Le passage ouvrira le 1er février "dans les deux sens, pour un mouvement limité de personnes uniquement", écrit le Cogat, organisme du ministère de la Défense israélien supervisant les affaires civiles dans les Territoires palestiniens occupés.
Les Palestiniens de Gaza, l'ONU et nombre d'ONG internationales attendent avec impatience cette réouverture.
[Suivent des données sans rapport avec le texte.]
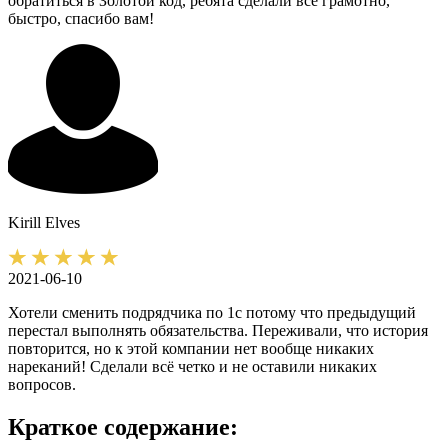
обратиться в Золотой код, ребята сделали всё грамотно,
быстро, спасибо вам!
Kirill
Elves
2021-06-10
Хотели сменить подрядчика по 1с потому что предыдущий
перестал выполнять обязательства. Переживали, что история
повторится, но к этой компании нет вообще никаких
нареканий! Сделали всё четко и не оставили никаких
вопросов.
Краткое содержание:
Car la situation humanitaire reste dramatique pour les plus de deux millions d'habitants, vivant largement sous tente dans un territoire dévasté et livré aux intempéries de l'hiver.
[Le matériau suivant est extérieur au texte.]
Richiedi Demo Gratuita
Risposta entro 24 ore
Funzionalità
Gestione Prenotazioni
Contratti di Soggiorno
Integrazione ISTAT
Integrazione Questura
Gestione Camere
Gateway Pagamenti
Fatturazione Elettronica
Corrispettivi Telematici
Mais les conditions posées par Israël sont loin de satisfaire à leurs demandes.
Il faudra "une autorisation sécuritaire préalable" des autorités israéliennes pour sortir et entrer dans la bande de Gaza, en coordination avec l'Egypte et sous la supervision de la mission de l'Union européenne dite EUBAM Rafah, selon le communiqué du Cogat.
Et le retour des Palestiniens résidant en Egypte sera autorisé seulement pour ceux "ayant quitté Gaza au cours de la guerre".
"En plus de l'identification et du filtrage initiaux au passage de Rafah par la mission de l'UE", un processus supplémentaire aura lieu dans un couloir dédié "dans une zone sous contrôle" de l'armée, précise encore l'organisme.
- Fin de la première phase -
Le poste-frontière de Rafah est le seul point d'entrée et de sortie entre la bande de Gaza et le monde extérieur ne passant pas par Israël.
Il est situé dans la partie de Gaza qui reste sous le contrôle de l'armée israélienne depuis son repli opéré au début du cessez-le-feu, entré en vigueur le 10 octobre sous la pression des Etats-Unis après plus de deux ans de guerre contre le mouvement islamiste palestinien Hamas.
La réouverture de Rafah doit aussi permettre l'arrivée des membres du Comité national pour l'administration de Gaza (NCAG), groupe de 15 technocrates chargé de gérer le territoire pendant une période transitoire, dans le cadre du plan du président américain Donald Trump en vue de mettre un terme à la guerre de Gaza.
Alors que les belligérants s'accusent mutuellement de violer la trêve de façon quotidienne et qu'ils ne sont pas acquittés de l'intégralité de leurs engagements, Washington a annoncé mi-janvier le passage à la deuxième phase du cessez-le-feu.
La première phase prévoyait notamment la libération ou la restitution de tous les otages israéliens et étrangers, vivants ou morts, détenus par le Hamas ou ses alliés dans la bande de Gaza en échange de la libération de Palestiniens détenus par Israël et de la remise de corps d'habitants de Gaza tués depuis le début de la guerre.
- Frappes aériennes -
Cette séquence s'est achevée jeudi avec la restitution aux autorités de Gaza, par l'intermédiaire de la Croix-Rouge, des corps de 15 Palestiniens, au lendemain des funérailles du dernier otage israélien, Ran Gvili, dont les restes avaient été exhumés en début de semaine par l'armée israélienne dans un cimetière du nord de Gaza.
Aux termes du plan américain pour Gaza endossé en novembre par le Conseil de sécurité des Nations unies, la deuxième étape de la trêve prévoit notamment le désarmement du Hamas, le retrait progressif de l'armée israélienne, qui contrôle encore plus de la moitié du territoire, et le déploiement d'une force internationale de stabilisation.
"Beaucoup de gens disent qu'ils ne se désarmeront jamais (mais) il semble qu'ils vont se désarmer", a déclaré jeudi M. Trump à propos du Hamas, qui n'avait pas encore réagi à ces propos vendredi matin.
Dans un nouvel incident entre les deux parties, l'armée israélienne a annoncé vendredi avoir mené des frappes aériennes avant l'aube dans la zone de Rafah.
Trois "terroristes" ont ainsi été tués après être sortis "d'infrastructures souterraines" et les forces israéliennes "poursuivent les recherches dans le secteur afin [d'en] éliminer" cinq autres identifiés avec eux, a indiqué l'armée sans plus de précisions.